Heh, I was partially wrong.  I think.  The IA32_MCi_CTL MSRs control whether or
not a #MC is reported, but don't change error _logging_.

  Setting an EEj flag enables signaling #MC of the associated error and clearing
  it disables signaling of the error. Error logging happens regardless of the
  setting of these bits. The processor drops writes to bits that are not implemented.

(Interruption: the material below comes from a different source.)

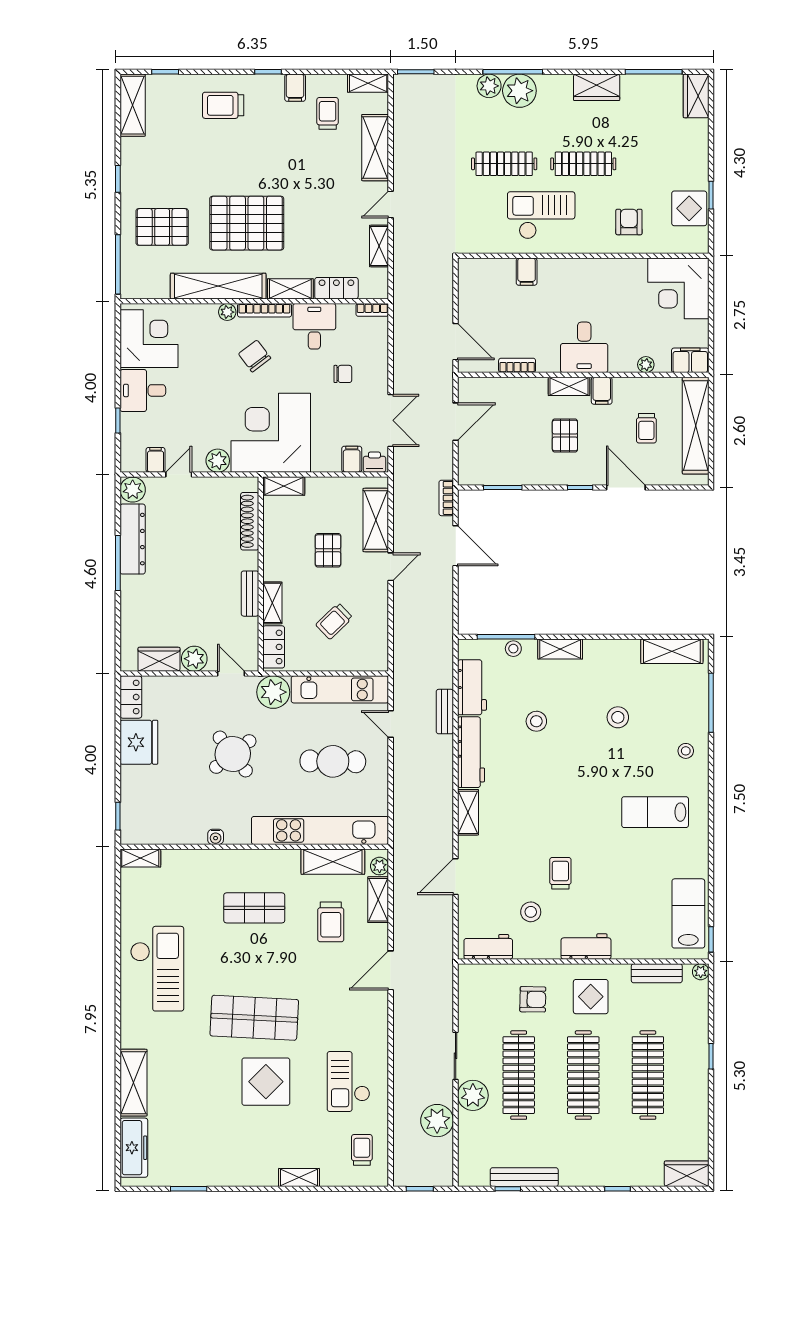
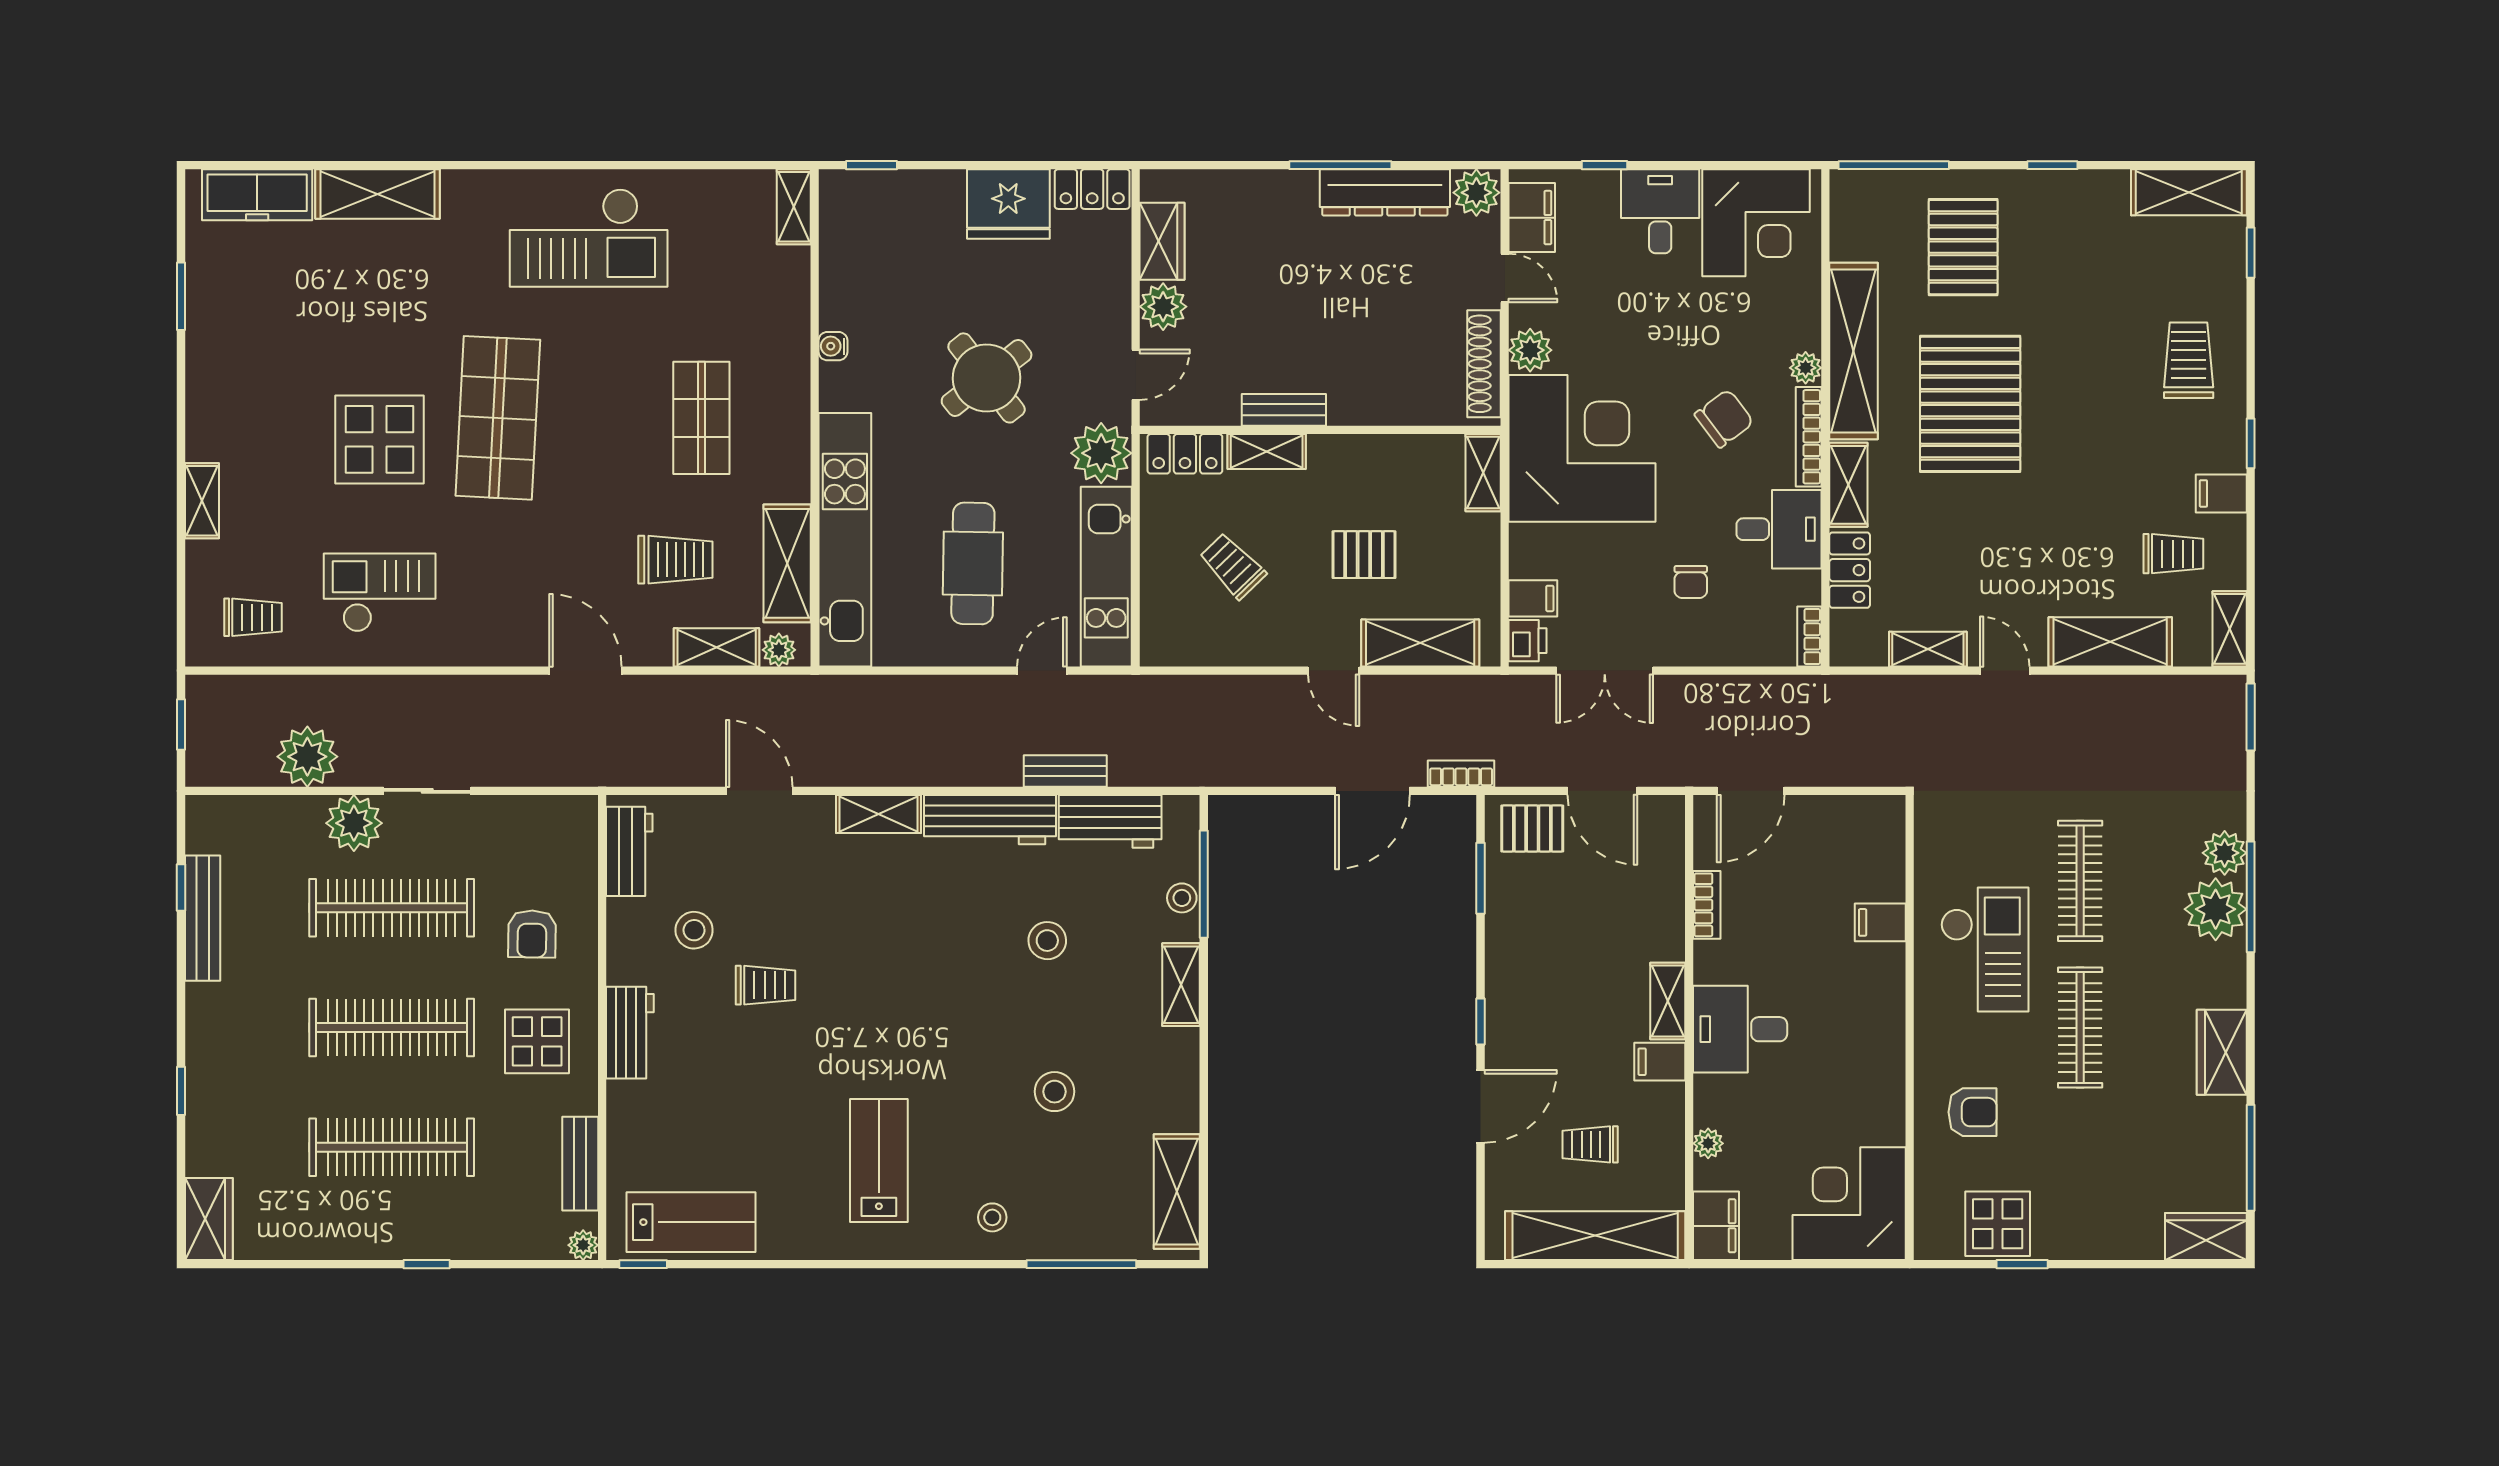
pallet: (565, 436) -> (1532, 828), moved
filing cabinet: (156, 460) -> (1532, 218), width x2.00
shoe rack: (250, 521) -> (1484, 364), moved, turned -90
trolley: (331, 922) -> (675, 560), turned 180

Ah, I was definitely wrong.  Section 17.5 CORRECTED MACHINE CHECK ERROR INTERRUPT
explicitly says so:

  CMCI is not affected by the CR4.MCE bit, and it is not affected by the
  IA32_MCi_CTL MSRs.

Actually, that means the existing code is wrong, and has been since commit
890ca9aefa78 ("KVM: Add MCE support").

Hrm, and I'm not convinced KVM's handling of IA32_MCG_CTL is correct either.  The
SDM says it controls reporting of _exceptions_, it doesn't say anything about
disabling loggin of errors.

  IA32_MCG_CTL controls the reporting of machine-check exceptions.


Tony,

Does clearing IA32_MCG_CTL affect error logging *and* #MC generation, or just #MC
generation?  And if it impacts logging, does it also apply to UCNA errors?